Description
I decided to use this library for a scripting language I'm working on. Here's a link to the directory that uses it if you're interested: https://github.com/stitchlang/stitch/tree/fedf09a6a522e8e48c963075c84aa44cfc74a951/src
One thing I wanted was to "compile" my regular expressions at compile time rather than runtime. Not only is this more performant, but it means I can have as many as I want (see #3) and I don't need to allocate dynamic memory for them.
To solve this, I first noted that the regex_t
data-structure is very simple:
typedef struct regex_t
{
unsigned char type; /* CHAR, STAR, etc. */
union
{
unsigned char ch; /* the character itself */
unsigned char* ccl; /* OR a pointer to characters in class */
} u;
} regex_t;
I was able to write a function that takes a regex_t
object and generates "C initializtion" code to "recreate itself". This function was easy to write becuase re.c
already has a function named re_print
that does something very similar. Here's what it looks like:
#include <re.h>
static regex_t INLINE_WHITESPACE[] = {
{ .type = 2 }, // BEGIN
{ .type = 8, { .ccl = (unsigned char*)" \t" } }, // CHAR_CLASS
{ .type = 6 }, // PLUS
{ .type = 0 }, // UNUSED
};
static regex_t USER_ID[] = {
{ .type = 2 }, // BEGIN
{ .type = 7, { .ch = '$' } }, // CHAR
{ .type = 8, { .ccl = (unsigned char*)"a-zA-Z0-9_\\." } }, // CHAR_CLASS
{ .type = 6 }, // PLUS
{ .type = 7, { .ch = '$' } }, // CHAR
{ .type = 4 }, // QUESTIONMARK
{ .type = 0 }, // UNUSED
};
static regex_t NEWLINE[] = {
{ .type = 2 }, // BEGIN
{ .type = 7, { .ch = '\n' } }, // CHAR
{ .type = 0 }, // UNUSED
};
static regex_t QUOTED_STRING[] = {
{ .type = 2 }, // BEGIN
{ .type = 7, { .ch = '"' } }, // CHAR
{ .type = 9, { .ccl = (unsigned char*)"\"" } }, // INV_CHAR_CLASS
{ .type = 5 }, // STAR
{ .type = 7, { .ch = '"' } }, // CHAR
{ .type = 0 }, // UNUSED
};
static regex_t COMMENT[] = {
{ .type = 2 }, // BEGIN
{ .type = 7, { .ch = '#' } }, // CHAR
{ .type = 9, { .ccl = (unsigned char*)"\n" } }, // INV_CHAR_CLASS
{ .type = 5 }, // STAR
{ .type = 0 }, // UNUSED
};
static regex_t OPEN_PAREN[] = {
{ .type = 2 }, // BEGIN
{ .type = 7, { .ch = '(' } }, // CHAR
{ .type = 0 }, // UNUSED
};
static regex_t CLOSE_PAREN[] = {
{ .type = 2 }, // BEGIN
{ .type = 7, { .ch = ')' } }, // CHAR
{ .type = 0 }, // UNUSED
};
static regex_t ESCAPE_SEQUENCE[] = {
{ .type = 2 }, // BEGIN
{ .type = 7, { .ch = '@' } }, // CHAR
{ .type = 8, { .ccl = (unsigned char*)"@#$\")(" } }, // CHAR_CLASS
{ .type = 0 }, // UNUSED
};
With the C initialization code, I can compile my regex objects directly into my final binary. Now I don't need to call re_compile
at runtime. I can have as many regular expressions as I want and there's no need for dynamic memory.

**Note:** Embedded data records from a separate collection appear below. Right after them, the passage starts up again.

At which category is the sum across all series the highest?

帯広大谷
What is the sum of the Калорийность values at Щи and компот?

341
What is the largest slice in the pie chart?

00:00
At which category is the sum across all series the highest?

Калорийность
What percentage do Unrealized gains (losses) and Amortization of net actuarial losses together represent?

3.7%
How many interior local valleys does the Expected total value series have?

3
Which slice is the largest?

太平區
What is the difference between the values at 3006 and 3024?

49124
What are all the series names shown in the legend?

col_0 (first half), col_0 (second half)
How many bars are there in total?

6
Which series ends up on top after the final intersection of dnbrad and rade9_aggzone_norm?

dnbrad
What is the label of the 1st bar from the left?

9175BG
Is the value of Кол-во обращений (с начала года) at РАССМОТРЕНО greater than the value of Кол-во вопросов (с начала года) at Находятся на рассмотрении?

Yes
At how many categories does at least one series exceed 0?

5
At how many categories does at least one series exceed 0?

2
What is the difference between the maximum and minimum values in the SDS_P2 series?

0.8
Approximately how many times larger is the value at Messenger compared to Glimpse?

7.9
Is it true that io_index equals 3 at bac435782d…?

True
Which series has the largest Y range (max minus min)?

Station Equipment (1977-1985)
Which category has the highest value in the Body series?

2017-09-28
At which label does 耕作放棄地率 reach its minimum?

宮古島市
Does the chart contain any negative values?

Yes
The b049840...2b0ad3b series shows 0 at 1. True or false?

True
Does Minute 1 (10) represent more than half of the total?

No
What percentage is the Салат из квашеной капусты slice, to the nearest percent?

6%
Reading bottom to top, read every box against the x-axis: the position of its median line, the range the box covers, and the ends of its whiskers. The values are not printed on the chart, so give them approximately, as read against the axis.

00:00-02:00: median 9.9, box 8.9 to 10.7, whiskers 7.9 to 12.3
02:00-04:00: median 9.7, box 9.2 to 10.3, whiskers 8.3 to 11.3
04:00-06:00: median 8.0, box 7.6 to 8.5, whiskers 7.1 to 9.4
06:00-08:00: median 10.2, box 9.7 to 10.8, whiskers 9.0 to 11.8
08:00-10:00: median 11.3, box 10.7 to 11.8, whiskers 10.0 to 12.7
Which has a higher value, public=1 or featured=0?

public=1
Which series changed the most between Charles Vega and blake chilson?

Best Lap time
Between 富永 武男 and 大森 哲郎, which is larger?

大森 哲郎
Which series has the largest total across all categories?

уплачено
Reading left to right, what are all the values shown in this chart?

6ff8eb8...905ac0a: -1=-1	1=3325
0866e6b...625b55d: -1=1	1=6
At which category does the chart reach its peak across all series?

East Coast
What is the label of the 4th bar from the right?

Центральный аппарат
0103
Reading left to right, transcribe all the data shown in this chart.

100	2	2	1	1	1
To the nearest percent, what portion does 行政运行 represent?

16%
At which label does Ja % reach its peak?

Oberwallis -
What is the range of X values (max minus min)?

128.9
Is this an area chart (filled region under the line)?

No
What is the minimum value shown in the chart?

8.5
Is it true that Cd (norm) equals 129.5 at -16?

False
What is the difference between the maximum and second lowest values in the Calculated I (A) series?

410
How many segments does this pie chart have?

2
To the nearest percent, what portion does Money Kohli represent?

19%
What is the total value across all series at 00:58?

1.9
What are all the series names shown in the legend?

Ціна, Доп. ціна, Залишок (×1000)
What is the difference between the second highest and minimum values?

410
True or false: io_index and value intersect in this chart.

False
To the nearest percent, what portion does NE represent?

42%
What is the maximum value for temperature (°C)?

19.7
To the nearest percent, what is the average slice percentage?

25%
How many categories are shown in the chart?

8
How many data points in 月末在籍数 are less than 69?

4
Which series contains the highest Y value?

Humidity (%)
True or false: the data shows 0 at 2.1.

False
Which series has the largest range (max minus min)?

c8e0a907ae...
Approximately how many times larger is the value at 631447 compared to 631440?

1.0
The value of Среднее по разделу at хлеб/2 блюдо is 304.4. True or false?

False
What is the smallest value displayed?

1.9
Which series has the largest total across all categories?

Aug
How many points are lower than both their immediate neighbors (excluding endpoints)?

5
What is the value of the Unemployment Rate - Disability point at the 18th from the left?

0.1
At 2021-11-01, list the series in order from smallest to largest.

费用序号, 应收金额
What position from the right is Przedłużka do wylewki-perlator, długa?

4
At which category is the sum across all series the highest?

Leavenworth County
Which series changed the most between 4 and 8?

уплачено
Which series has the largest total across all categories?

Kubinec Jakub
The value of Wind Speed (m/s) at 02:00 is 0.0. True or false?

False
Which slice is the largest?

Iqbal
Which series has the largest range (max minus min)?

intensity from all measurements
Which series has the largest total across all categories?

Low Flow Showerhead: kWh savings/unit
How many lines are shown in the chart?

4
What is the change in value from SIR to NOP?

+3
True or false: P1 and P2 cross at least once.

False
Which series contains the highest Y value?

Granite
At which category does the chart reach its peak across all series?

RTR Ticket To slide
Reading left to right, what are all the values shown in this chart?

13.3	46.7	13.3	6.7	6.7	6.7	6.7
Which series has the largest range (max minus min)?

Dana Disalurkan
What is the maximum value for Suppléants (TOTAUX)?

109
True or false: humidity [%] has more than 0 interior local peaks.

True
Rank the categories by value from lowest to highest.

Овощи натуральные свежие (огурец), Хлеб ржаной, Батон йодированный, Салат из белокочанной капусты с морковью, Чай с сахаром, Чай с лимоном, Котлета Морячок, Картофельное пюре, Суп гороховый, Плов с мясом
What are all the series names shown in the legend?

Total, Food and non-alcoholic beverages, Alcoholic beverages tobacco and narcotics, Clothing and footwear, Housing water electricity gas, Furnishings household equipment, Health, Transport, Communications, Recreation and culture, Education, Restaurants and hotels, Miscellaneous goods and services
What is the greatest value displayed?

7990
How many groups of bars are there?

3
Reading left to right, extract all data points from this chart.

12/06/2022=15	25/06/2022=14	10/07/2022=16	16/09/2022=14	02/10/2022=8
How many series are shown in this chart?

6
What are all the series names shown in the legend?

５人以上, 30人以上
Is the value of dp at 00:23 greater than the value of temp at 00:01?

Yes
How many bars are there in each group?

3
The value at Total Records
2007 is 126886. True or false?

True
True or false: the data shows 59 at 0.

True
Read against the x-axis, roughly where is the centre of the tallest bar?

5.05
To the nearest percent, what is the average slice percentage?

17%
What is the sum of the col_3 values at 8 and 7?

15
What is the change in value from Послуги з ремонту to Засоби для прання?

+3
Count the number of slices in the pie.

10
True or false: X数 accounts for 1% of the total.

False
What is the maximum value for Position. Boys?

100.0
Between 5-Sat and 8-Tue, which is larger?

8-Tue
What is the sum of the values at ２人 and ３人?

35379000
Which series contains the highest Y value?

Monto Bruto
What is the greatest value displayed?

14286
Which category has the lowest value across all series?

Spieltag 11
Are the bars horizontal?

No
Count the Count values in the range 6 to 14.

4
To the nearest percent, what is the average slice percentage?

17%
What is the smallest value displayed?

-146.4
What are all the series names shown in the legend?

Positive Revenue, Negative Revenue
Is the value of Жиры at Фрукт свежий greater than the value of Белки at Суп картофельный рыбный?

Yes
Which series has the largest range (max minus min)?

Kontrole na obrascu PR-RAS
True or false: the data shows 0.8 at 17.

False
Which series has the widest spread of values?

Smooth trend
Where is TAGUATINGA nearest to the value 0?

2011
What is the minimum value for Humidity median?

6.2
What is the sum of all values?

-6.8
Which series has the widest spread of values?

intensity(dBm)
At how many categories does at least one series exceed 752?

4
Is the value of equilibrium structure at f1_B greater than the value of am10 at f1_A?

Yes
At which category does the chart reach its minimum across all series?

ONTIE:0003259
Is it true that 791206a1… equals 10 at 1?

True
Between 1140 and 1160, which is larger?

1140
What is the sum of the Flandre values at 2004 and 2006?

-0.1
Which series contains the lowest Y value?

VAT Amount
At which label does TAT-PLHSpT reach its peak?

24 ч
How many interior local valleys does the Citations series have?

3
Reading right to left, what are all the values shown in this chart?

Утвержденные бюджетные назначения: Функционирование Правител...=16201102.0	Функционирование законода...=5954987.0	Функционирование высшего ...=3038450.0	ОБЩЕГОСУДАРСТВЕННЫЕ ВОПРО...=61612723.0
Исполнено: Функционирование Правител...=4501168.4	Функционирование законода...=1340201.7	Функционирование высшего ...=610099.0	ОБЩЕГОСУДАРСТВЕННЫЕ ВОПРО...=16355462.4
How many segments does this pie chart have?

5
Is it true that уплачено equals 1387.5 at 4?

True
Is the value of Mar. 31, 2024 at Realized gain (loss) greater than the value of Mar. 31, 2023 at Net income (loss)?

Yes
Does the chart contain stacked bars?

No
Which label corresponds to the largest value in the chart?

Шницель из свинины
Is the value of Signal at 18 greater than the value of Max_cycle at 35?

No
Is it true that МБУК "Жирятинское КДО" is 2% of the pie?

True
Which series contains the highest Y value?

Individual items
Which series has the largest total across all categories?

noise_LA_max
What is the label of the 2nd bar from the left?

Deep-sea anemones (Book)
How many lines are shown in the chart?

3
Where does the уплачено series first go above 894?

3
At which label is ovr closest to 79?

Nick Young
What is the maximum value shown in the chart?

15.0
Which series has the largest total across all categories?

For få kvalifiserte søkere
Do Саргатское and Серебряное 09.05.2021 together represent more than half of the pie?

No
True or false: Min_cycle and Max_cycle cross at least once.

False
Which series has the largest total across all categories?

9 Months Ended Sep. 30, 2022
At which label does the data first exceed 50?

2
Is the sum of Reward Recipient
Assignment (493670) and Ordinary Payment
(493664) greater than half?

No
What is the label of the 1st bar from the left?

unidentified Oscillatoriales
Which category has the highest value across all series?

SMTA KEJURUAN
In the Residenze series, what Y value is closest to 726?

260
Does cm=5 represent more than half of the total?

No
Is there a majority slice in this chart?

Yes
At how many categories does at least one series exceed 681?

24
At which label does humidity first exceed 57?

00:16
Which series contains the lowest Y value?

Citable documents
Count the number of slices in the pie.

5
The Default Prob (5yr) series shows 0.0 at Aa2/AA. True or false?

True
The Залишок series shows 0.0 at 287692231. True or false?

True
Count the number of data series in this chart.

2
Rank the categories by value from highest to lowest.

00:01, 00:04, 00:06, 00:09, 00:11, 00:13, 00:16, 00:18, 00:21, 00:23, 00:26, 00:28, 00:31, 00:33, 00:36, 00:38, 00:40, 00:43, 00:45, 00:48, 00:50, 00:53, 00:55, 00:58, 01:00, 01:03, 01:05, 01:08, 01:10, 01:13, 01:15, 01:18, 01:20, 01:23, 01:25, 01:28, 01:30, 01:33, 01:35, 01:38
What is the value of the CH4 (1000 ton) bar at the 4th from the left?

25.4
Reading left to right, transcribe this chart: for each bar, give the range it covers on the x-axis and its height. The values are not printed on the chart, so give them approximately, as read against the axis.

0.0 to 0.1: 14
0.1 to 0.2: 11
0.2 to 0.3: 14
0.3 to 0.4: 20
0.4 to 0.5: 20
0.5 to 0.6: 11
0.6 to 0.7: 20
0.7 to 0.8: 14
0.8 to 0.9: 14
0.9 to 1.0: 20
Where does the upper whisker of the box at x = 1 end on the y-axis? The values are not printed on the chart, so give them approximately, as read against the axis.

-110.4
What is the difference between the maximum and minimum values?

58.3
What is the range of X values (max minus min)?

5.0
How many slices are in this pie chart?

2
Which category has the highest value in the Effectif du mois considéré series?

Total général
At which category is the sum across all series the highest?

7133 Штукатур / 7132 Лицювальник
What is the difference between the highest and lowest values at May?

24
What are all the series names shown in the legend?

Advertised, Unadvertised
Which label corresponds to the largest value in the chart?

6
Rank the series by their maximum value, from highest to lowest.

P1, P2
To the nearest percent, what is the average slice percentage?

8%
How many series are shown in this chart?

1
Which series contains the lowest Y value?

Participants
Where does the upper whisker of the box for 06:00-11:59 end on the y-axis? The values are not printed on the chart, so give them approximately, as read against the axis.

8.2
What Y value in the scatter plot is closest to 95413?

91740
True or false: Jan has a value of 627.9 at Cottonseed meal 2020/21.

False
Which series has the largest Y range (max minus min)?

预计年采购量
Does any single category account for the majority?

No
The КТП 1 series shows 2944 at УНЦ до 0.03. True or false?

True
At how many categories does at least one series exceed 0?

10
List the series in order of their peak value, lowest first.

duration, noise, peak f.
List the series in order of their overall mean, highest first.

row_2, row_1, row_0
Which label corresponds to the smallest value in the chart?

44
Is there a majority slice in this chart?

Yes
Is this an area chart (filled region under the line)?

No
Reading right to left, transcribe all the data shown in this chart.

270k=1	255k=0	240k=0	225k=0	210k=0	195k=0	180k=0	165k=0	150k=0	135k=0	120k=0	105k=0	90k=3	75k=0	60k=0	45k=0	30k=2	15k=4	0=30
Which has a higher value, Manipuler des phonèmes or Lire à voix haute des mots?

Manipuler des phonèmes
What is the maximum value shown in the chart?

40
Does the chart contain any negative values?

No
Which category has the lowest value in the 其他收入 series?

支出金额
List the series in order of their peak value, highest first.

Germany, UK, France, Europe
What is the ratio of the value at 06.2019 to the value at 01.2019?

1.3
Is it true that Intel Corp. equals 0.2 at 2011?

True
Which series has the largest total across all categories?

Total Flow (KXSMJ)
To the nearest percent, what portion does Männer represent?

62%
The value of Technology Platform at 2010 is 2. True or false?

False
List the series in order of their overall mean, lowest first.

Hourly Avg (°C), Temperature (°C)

Note that one big piece to this puzzle was exposing the regex_t
definition to the user by moving it to the public header file re.h
. Without this, the user would not be able to initalize the objects at compile-time.
For reference here's the function I wrote to generate this initialization code (https://github.com/stitchlang/stitch/blob/fedf09a6a522e8e48c963075c84aa44cfc74a951/src/tokens/compiler.c#L21). As you can see it's quite trivial. If a similar function were added to the library, even in a separate file like cgenerator.c
then others would easily be able to do this as well.